Ignominious because an inverted yield curve has often signaled the approach of recession. But the warning’s not perfect, relates Richard Bernstein, chief U.S. strategist for Merrill Lynch. When it comes to corporate profits, however, the historical record’s clearer. “Although inverted yield curves do not uniformly forecast economic recessions, every inverted yield curve of the last 40 years has been followed by a profits recession,” he explained on July 25 by way of Reuters. Sometimes the profits decline occurred in as little as six months after the arrival of an inverted yield curve, although in one case it took as long as two years. The average lead time was 14 months.

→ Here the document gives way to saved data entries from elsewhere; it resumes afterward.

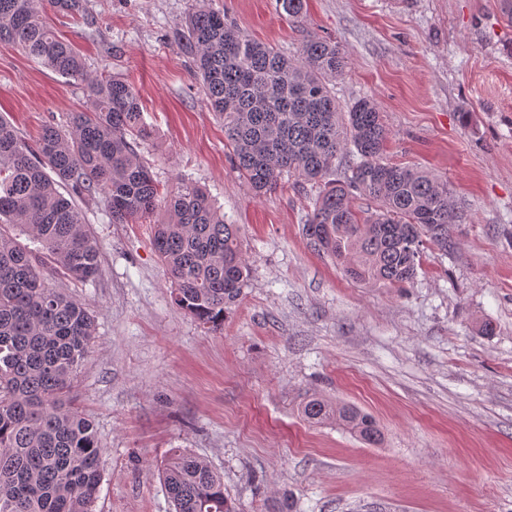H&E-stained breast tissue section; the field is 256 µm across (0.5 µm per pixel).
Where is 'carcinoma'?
Instances as JSON below:
<instances>
[{
    "label": "carcinoma",
    "instance_id": "obj_1",
    "mask_svg": "<svg viewBox=\"0 0 512 512\" xmlns=\"http://www.w3.org/2000/svg\"><path fill=\"white\" fill-rule=\"evenodd\" d=\"M278 2L288 22L303 23L305 0ZM50 11L80 15L85 0H0V42L84 85L89 98L66 130L47 125L34 144L0 115V224L38 244L26 250L0 232V512H93L102 481L94 425L69 398L94 319L82 300L48 285L44 266L84 284L99 280L102 268L83 212L59 187L103 205L114 224L162 208L153 246L174 304L204 327L223 328L247 285L240 226L195 185L160 195L138 152L150 130L136 89L89 71L48 21ZM183 33L240 175L263 194L284 175L322 185L305 233L349 276L398 288L417 277L426 247L448 251L449 227L462 221L448 180L382 160L389 132L376 100L360 98L341 113L330 84L347 61L336 42L308 33L291 58L205 6L192 10ZM345 153L358 158L351 175L328 179ZM358 196L375 207L356 208ZM301 414L368 445L382 440L370 415L317 394ZM162 480L174 512H236L223 478L188 453L170 456Z\"/></svg>",
    "mask_w": 512,
    "mask_h": 512
}]
</instances>
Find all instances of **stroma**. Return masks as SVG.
Returning <instances> with one entry per match:
<instances>
[{
  "label": "stroma",
  "instance_id": "1",
  "mask_svg": "<svg viewBox=\"0 0 512 512\" xmlns=\"http://www.w3.org/2000/svg\"><path fill=\"white\" fill-rule=\"evenodd\" d=\"M252 38L297 55L335 39L340 106L380 105L383 158L447 179L464 216L416 280L347 276L307 239L318 187L255 196L193 74L180 24L195 0H86L51 15L91 71L126 79L151 127L139 152L161 190L204 188L241 227L248 286L211 332L171 301L150 222L83 203L103 274L52 287L95 315L74 381L103 449L95 512H172L159 471L181 448L223 475L237 512H512V23L500 0H208ZM83 86L0 43V112L26 141L66 127ZM497 333L479 332L483 321ZM316 392L371 414L370 446L298 405Z\"/></svg>",
  "mask_w": 512,
  "mask_h": 512
}]
</instances>
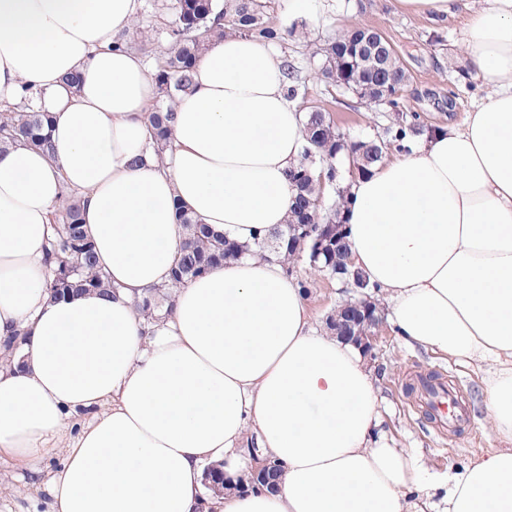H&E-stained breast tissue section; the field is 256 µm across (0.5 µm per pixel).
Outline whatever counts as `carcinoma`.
Here are the masks:
<instances>
[{
  "label": "carcinoma",
  "instance_id": "carcinoma-1",
  "mask_svg": "<svg viewBox=\"0 0 512 512\" xmlns=\"http://www.w3.org/2000/svg\"><path fill=\"white\" fill-rule=\"evenodd\" d=\"M175 20L171 29V45L156 70L157 100L147 120L151 129V148L158 159L173 139L172 119L179 96L193 84L194 63L213 41L231 30L246 37L280 43L296 32L273 20L272 0H176ZM376 32L356 28L325 43L321 48L325 81L346 90L356 76L353 56L339 47H356ZM391 81L394 90L405 86L407 73L398 54H386L380 69L362 73L361 81L368 86ZM401 98L391 97L385 105L397 112L396 128L391 138L346 137L336 127L329 112L316 107L305 113V144L301 159L291 175L295 197L288 223L270 234L258 238L253 245H242L199 222L187 211H179V222L188 231V241L175 262L172 284L155 288L136 301L147 318H156L173 308L174 288L203 275L216 264L236 260L245 255L279 259L284 271L292 274L294 263L304 258L310 266L328 274L336 269V252L313 256V240L291 236L295 224H317L327 230L331 221L320 217L327 195L333 193L343 202L345 190L341 183L348 177L366 175L382 162L391 148L404 149L413 137L433 133L435 126L420 122L417 113L400 112ZM9 142L27 143L44 149L48 145L46 115L28 112L25 108L0 113V145ZM62 214L50 225L44 263L48 269L46 287L53 297H65L83 291H110L107 274L98 266L95 247L80 221V199L66 192Z\"/></svg>",
  "mask_w": 512,
  "mask_h": 512
}]
</instances>
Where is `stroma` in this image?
Instances as JSON below:
<instances>
[{"instance_id":"stroma-1","label":"stroma","mask_w":512,"mask_h":512,"mask_svg":"<svg viewBox=\"0 0 512 512\" xmlns=\"http://www.w3.org/2000/svg\"><path fill=\"white\" fill-rule=\"evenodd\" d=\"M174 0H140L136 18L123 33L133 42L137 32H146L152 48L144 58L157 68L169 47V26L174 18ZM318 23L293 19L288 0H275L272 17L279 24H296L297 32L278 46L299 81L298 108L318 105L327 109L339 127L352 138L385 134L394 115L385 106L368 104L350 93L320 81V47L351 28L380 32L397 50L409 76L401 95L405 112L420 113L425 122L438 125L462 122L467 112L486 91L465 76V60L459 50L463 38V17L429 18L397 9L394 0H316ZM293 276L307 285L306 300L318 327L343 301L368 298L376 303L382 321L367 363L372 371L381 423L376 430L382 441L402 448L417 458L425 479L441 482L460 471L476 457L511 442L498 436L487 420L488 388L477 366L407 344L387 319L389 308L379 293L346 287L344 282L314 270L307 262H297ZM435 372L452 380L462 401L471 410V421L457 431L440 430L426 412L407 394L408 375ZM47 495L20 479L19 471L0 466V504L11 512H46Z\"/></svg>"}]
</instances>
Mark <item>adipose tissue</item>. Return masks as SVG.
<instances>
[{"label": "adipose tissue", "instance_id": "1", "mask_svg": "<svg viewBox=\"0 0 512 512\" xmlns=\"http://www.w3.org/2000/svg\"><path fill=\"white\" fill-rule=\"evenodd\" d=\"M467 12L463 52L487 87L463 124L346 182L355 269L408 342L493 369L488 410L512 440V0H396ZM139 0H0V106L50 113L49 147L0 150V463L38 478L49 512H512V447L449 478L436 504L412 458L377 444L362 352L312 325L299 283L273 261L214 265L171 314L135 306L169 284L186 238L179 202L242 243L288 220L304 114L274 44L225 34L197 59L164 160L150 147L157 86L121 44ZM116 296L51 298L45 240L64 190ZM281 467L278 492L209 495L206 467L247 479V435ZM415 496H408V489Z\"/></svg>", "mask_w": 512, "mask_h": 512}]
</instances>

No wonder that Larry Kudlow, host of CNBC’s Kudlow & Company, is calling for the Fed to cease and desist with its current strategy of monetary tightening. “The central bank has succeeded in removing most, if not all, of the excess liquidity they created following 9/11 and the vicious deflation that preceded the terrorist attacks,” Kudlow writes today in the National Review. “In my view, the Fed should declare victory and stop their auto-pilot restraining actions before they completely flatten or invert the yield curve.”

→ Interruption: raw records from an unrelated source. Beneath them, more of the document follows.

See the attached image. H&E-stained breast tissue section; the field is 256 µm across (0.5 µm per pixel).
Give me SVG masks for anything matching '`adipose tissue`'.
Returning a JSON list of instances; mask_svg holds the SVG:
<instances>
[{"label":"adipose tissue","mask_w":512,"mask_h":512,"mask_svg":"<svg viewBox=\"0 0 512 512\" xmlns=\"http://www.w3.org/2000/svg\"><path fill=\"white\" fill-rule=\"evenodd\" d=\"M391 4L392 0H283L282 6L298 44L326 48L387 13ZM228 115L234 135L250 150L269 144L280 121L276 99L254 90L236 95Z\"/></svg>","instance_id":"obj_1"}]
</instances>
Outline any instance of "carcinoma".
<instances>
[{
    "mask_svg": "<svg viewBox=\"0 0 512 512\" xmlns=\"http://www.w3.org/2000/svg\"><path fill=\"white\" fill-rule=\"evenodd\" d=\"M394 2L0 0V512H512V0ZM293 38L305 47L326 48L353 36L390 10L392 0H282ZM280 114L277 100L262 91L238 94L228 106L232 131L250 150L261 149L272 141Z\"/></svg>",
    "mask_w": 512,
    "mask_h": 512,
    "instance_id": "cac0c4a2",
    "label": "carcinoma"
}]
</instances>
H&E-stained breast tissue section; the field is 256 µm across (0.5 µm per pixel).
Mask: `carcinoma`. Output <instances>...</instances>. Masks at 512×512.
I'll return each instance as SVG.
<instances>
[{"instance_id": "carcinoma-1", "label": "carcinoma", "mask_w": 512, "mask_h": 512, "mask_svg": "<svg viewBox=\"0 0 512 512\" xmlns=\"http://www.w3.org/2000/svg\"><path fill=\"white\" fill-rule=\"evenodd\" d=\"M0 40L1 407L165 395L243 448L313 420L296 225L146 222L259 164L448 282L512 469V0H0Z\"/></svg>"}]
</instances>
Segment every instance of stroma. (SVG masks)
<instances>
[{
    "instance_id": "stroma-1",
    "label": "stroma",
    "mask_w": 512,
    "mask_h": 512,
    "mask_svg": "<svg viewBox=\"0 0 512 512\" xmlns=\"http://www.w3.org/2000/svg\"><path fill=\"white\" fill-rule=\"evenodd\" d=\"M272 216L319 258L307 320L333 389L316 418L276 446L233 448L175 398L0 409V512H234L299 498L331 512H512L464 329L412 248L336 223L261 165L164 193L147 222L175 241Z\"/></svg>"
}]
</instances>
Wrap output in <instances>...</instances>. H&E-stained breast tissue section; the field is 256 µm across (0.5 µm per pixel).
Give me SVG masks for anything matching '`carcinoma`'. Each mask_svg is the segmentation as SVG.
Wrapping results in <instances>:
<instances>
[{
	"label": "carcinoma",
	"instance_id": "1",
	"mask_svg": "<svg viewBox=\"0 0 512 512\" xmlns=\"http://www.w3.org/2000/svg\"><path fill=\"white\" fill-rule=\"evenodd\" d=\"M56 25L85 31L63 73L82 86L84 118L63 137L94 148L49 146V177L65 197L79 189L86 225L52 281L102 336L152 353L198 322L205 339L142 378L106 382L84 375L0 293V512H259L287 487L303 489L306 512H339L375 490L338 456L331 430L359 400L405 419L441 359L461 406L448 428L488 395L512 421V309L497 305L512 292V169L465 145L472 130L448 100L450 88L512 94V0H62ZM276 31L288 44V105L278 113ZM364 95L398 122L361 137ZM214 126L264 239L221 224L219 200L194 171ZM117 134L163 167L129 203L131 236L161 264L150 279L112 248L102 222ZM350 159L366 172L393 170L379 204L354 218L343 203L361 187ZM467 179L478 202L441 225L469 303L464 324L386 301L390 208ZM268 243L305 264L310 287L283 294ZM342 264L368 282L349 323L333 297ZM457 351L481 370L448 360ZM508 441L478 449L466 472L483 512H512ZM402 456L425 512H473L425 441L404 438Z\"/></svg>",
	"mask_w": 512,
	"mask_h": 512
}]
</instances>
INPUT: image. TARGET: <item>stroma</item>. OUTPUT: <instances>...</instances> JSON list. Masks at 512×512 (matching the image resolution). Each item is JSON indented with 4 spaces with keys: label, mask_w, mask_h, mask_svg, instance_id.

But such cries are falling on deaf central banking ears. The next opportunity for something different comes on September 20, the date for the Fed’s next regularly scheduled FOMC meeting.


  1. sludge

    I don’t claim to know much about economics– I’ve only taken intro to micro and intro to macro– but I’d like to bring up the point about the yield curve.
    As the article states, an inverted yield curve has in the past correlated with recession. But is it not confusing correlation with causation to through caution into the wind and to blindly insist that one must do whatever is necessary to uninvert the yield curve? Instead, isn’t the yield curve merely an indicator?

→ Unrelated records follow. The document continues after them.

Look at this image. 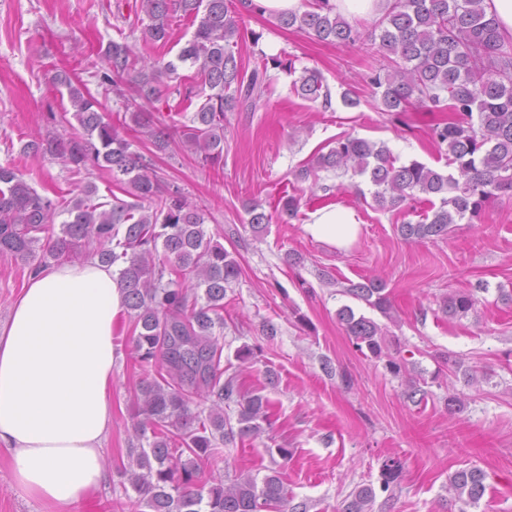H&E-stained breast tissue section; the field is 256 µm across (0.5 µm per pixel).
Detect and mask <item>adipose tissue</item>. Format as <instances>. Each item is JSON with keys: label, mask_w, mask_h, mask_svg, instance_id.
<instances>
[{"label": "adipose tissue", "mask_w": 512, "mask_h": 512, "mask_svg": "<svg viewBox=\"0 0 512 512\" xmlns=\"http://www.w3.org/2000/svg\"><path fill=\"white\" fill-rule=\"evenodd\" d=\"M362 224L336 204L304 230L349 248ZM124 310L111 267L89 258L31 274L0 322V447L17 489L49 512H69L107 480L116 328Z\"/></svg>", "instance_id": "adipose-tissue-1"}]
</instances>
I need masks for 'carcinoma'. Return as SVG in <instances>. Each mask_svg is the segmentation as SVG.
<instances>
[{
	"label": "carcinoma",
	"instance_id": "obj_1",
	"mask_svg": "<svg viewBox=\"0 0 512 512\" xmlns=\"http://www.w3.org/2000/svg\"><path fill=\"white\" fill-rule=\"evenodd\" d=\"M137 28L144 40L167 44L174 18L195 29L168 61H147L125 39L112 40L103 65L92 63L99 84L112 87L130 120L112 119L88 89L72 84L63 70L56 82L67 88L73 118L80 131L70 132L67 113L51 115L62 127L38 135L20 148L25 156H49L79 174L90 167L109 172L127 196L112 207L90 203L93 183L70 201L55 192L33 188L19 171L0 165V259L20 261L36 272L53 262L80 260L84 249L108 266L118 267L117 283L133 329V352L145 377L134 391L133 430L143 440L132 450L128 482L136 494L137 512H288V486L277 469L262 479L240 475L226 483H201V465L222 455V445L253 440L270 430V400L259 391H244L237 375H224V298L242 273L224 246L206 235L203 209L191 203L175 184L163 186L139 147L158 151L176 144L195 159L215 166L224 152V118L240 108L255 110L261 101L268 68L284 64L264 58L247 73L233 46L240 37L237 11L227 0H141ZM281 28H294L317 40L347 47L361 39L355 25L332 12L327 0H308L306 10L276 17ZM378 51L389 61L368 77L380 109L397 114L411 108L453 113L431 128L432 140L448 156L454 172L443 173L418 161L396 164L388 147L364 138L339 137L326 152L314 155L298 178H318L321 171H353L375 187L373 199L393 210L417 195L440 204L432 215L397 226L406 241L448 235L450 225L480 217L491 198L512 193V41L505 40L484 0H391L371 31ZM196 68L201 84L179 70ZM297 96L331 106L332 93L320 71L304 69L294 80ZM175 95L184 109L200 99L187 123L156 124L143 108L162 96ZM300 200L283 195L275 212L286 221L297 215ZM253 233L268 228L272 215L254 202L245 206ZM67 218L55 229L61 215ZM343 293L391 317L386 283L367 279ZM468 290L449 293L441 310L461 319L474 310ZM354 348L374 359L387 358L398 376L403 360L389 354L387 336L373 319L339 309ZM235 409V416L229 410ZM401 464L385 461L380 489L393 491ZM486 475L472 467L456 472L449 491L462 503L458 512L477 504L485 493ZM376 493L361 486L349 495L341 512H370Z\"/></svg>",
	"mask_w": 512,
	"mask_h": 512
}]
</instances>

    I believe it is wrong to greatly continue to alter policy to try and make what is merely a measurement tool read properly when other economic indicators do not paint such a dismal picture.

  2. JP

    Yield curves by themselves don’t mean a lot. Rather, an inverted yield curve usually reflects a monetary tightening by the Fed. Eventually, if the Fed squeezes the economy, it’ll have an effect. Maybe that effect will manifest itself as a slower rate of growth, or the onset of the recession. Thus the all-important question: how long will the Fed continue to tighten?